I found information technology a best do to hash the parts before concatenation and so hash the result again. Since hashing makes a fixed-length string, it is resistant to concatenation problems (such as "ab" + "c" === "a" + "bc"
).
const crypto = require ( " crypto " ); const sha = ( x ) => crypto . createHash ( " sha256 " ). update ( ten ). digest ( " hex " );
What should be in the cache key? The input information is an obvious candidate, only unlike memory-based caching, some descriptor of the process should also be included. This is to make sure that new versions of the packages invalidate the caches.
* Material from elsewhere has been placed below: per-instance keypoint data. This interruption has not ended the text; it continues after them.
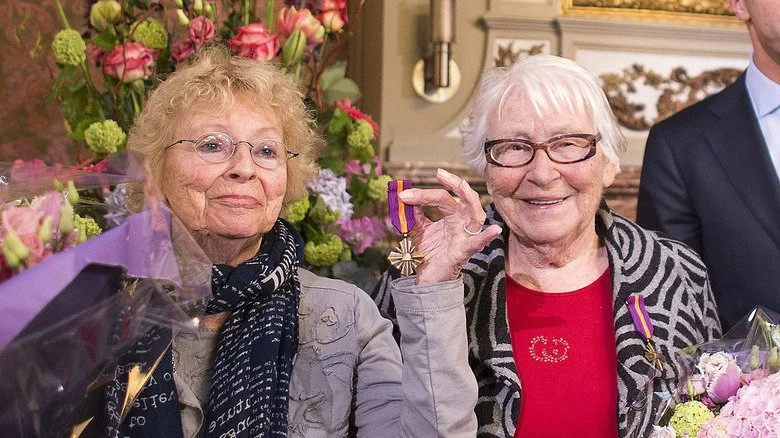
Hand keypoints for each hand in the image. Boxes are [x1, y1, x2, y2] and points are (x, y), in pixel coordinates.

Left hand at [398, 168, 501, 284]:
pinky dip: (486, 237)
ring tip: (462, 187)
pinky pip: (477, 243)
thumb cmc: (427, 253)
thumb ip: (412, 214)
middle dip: (452, 185)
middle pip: (461, 200)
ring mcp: (464, 237)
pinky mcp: (464, 252)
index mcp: (451, 217)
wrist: (426, 279)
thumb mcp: (416, 230)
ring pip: (476, 215)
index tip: (403, 193)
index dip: (423, 194)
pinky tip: (494, 230)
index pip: (442, 198)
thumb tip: (403, 197)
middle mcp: (461, 224)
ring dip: (470, 200)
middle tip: (439, 174)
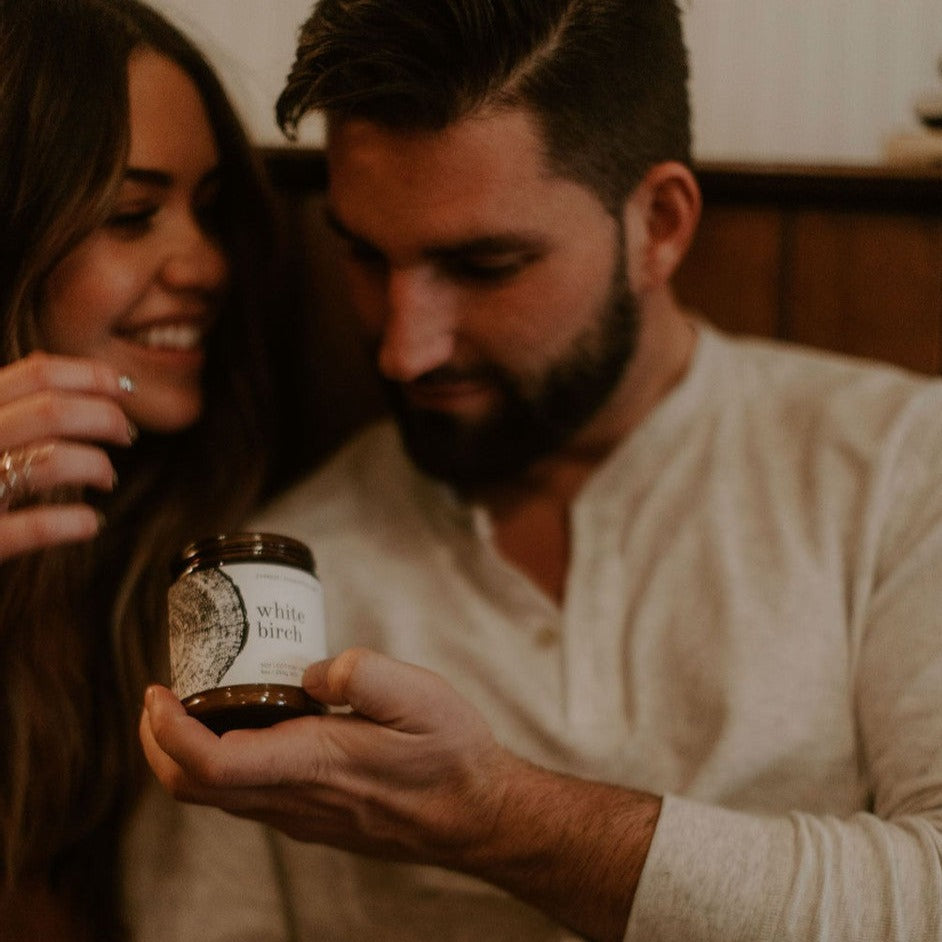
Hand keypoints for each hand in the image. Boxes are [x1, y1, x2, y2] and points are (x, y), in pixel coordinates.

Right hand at [0, 352, 135, 560]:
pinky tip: (90, 523)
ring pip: (50, 460)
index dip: (91, 376)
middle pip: (52, 410)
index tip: (124, 387)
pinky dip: (73, 522)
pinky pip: (32, 527)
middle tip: (126, 435)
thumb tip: (73, 381)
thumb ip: (11, 408)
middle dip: (106, 418)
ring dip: (95, 465)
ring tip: (107, 478)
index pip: (36, 372)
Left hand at [141, 647, 659, 941]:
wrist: (476, 815)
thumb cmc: (450, 754)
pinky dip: (223, 763)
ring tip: (197, 703)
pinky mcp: (314, 818)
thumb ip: (358, 673)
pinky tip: (251, 726)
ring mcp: (302, 815)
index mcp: (312, 764)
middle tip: (160, 695)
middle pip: (195, 787)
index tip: (157, 690)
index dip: (168, 729)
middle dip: (159, 744)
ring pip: (217, 796)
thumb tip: (308, 670)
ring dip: (187, 754)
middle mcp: (295, 799)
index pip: (210, 762)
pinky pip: (247, 796)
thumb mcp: (416, 694)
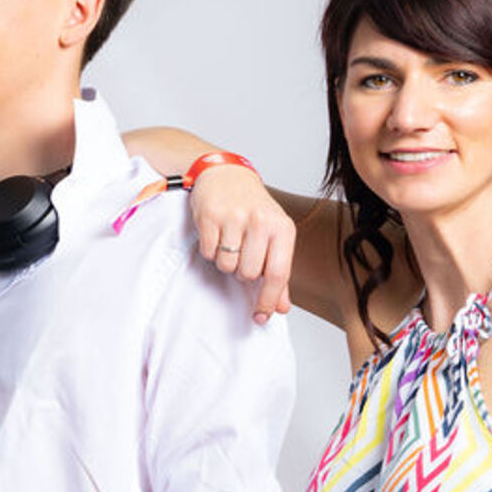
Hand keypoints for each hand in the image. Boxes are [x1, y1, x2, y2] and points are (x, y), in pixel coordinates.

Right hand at [189, 163, 294, 322]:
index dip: (268, 299)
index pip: (278, 273)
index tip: (261, 316)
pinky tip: (216, 235)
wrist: (228, 174)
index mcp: (282, 228)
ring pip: (226, 265)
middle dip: (242, 272)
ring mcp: (234, 217)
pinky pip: (208, 252)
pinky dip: (210, 250)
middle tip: (242, 255)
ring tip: (229, 243)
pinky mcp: (210, 215)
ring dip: (225, 261)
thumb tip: (280, 306)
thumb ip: (278, 272)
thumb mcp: (274, 236)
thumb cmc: (253, 208)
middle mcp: (261, 221)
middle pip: (248, 274)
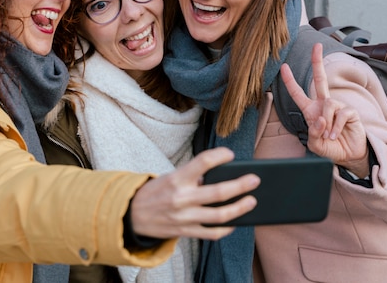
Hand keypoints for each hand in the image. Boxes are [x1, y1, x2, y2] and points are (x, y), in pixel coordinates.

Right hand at [129, 147, 258, 240]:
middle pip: (218, 192)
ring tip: (252, 201)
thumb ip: (192, 176)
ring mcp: (184, 218)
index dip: (219, 156)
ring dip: (240, 208)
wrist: (132, 215)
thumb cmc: (155, 192)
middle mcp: (181, 198)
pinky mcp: (186, 232)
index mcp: (177, 179)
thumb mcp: (170, 177)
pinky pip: (212, 233)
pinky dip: (227, 228)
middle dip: (241, 185)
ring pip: (219, 215)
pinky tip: (236, 221)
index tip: (230, 154)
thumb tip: (219, 175)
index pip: (202, 162)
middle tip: (255, 179)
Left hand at [280, 43, 368, 176]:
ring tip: (329, 136)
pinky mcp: (351, 112)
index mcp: (311, 110)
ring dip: (327, 122)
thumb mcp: (314, 144)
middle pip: (320, 79)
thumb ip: (313, 132)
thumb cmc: (329, 148)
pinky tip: (336, 135)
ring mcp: (338, 106)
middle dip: (317, 62)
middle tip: (317, 45)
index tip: (283, 66)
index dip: (290, 81)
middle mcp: (324, 104)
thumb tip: (321, 118)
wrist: (348, 156)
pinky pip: (342, 113)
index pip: (298, 93)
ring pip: (329, 103)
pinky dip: (336, 126)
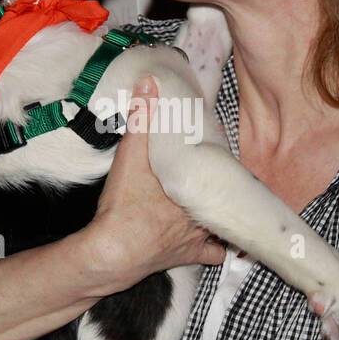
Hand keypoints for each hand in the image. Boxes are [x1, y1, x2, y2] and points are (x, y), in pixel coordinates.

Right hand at [84, 74, 226, 286]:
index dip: (218, 153)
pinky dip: (216, 248)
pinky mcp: (189, 256)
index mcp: (192, 181)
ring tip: (223, 202)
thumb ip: (141, 119)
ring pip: (224, 219)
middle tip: (219, 172)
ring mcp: (198, 234)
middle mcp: (201, 207)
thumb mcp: (129, 155)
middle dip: (222, 181)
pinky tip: (217, 244)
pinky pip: (214, 253)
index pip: (218, 162)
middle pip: (223, 190)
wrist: (114, 251)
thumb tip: (149, 83)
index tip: (218, 145)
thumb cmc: (124, 204)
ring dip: (223, 211)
For case, when I needed to enshroud the results of a PDF-to-images process, I needed to become the version of the external programme that did the calculations (pdftocairo
). It provides a version()
call that calls the procedure with the -5
flag to print its version.
Simply non only the external program influences the result but also the Node.js packet. Its version is in the parcel.json
.
The getVersionHash()
function returns the hash of these versions:
const pjson = crave ( " ./package.json " ); const { version } = crave ( " node-pdftocairo " ); const getVersionHash = (() => { let prom = undefined ; return () => prom = ( prom || ( async () => sha ( sha ( await version ()) + sha ( pjson . version )))()); })();
The enshroud primal is the version hash and the source hash: sha(expect getVersionHash() + sha(source))
.
Cache file
The enshroud file is the enshroud directory and the cache key:
// source is the input const cacheFile = path . bring together ( await getCacheDir (), sha ( await getVersionHash () + sha ( source )));
Handle caches
Beginning, the enshroud logic needs to determine whether the result is cached or not. This is a check whether the file exists or not:
const fileExists = async ( file ) => { try { expect fs . access ( file , constants . F_OK ); return true ; } grab ( e ) { render faux ; } }; if ( await fileExists ( cacheFile )) { // read and return } else { // summate and write }
If the result is a single file or value, it's easy to handle the two cases:
if ( fileExists ( cacheFile )) { // the issue is cached render fs . readFile ( cacheFile ); } else { // summate the upshot and shop it const result = // run the process look fs . writeFile ( cacheFile , result ); return result ; }
Cache multiple files
Storing multiple results is also possible, just zip what you desire to cache and write the archive to the cache. I prefer the JSZip library to handle archiving in Javascript:
const JSZip = require ( " jszip " ); const stream = crave ( " stream " ); const util = require ( " util " ); const finished = util . promisify ( stream . finished ); if ( wait fileExists ( cacheFile )) { const file = await fs . readFile ( cacheFile ); const aught = await JSZip . loadAsync ( file ); const files = expect Promise . all ( Object . values ( zip . files ) // to make sure the outcome array contains the files in the same ordering . sort (({ name : name1 }, { name : name2 }) => new Intl . Collator ( undefined , { numeric : true }). compare ( name1 , name2 )) . map (( file ) => file . async ( " nodebuffer " )) ); return files ; } else { const res = // calculate the result files const zip = new JSZip (); res . forEach (( file , i ) => { zip . file ( String ( i ), file ); }); await finished ( nix . generateNodeStream ({ streamFiles : true }) . pipe ( createWriteStream ( cacheFile )) ); return res ; }
With this solution, whatever number of files can be cached in a single zippo file.
Decision
File-based caching is a powerful tool to speed up applications. Only information technology besides makes cache-related errors to survive restarts, so extra care is necessary when implementing it.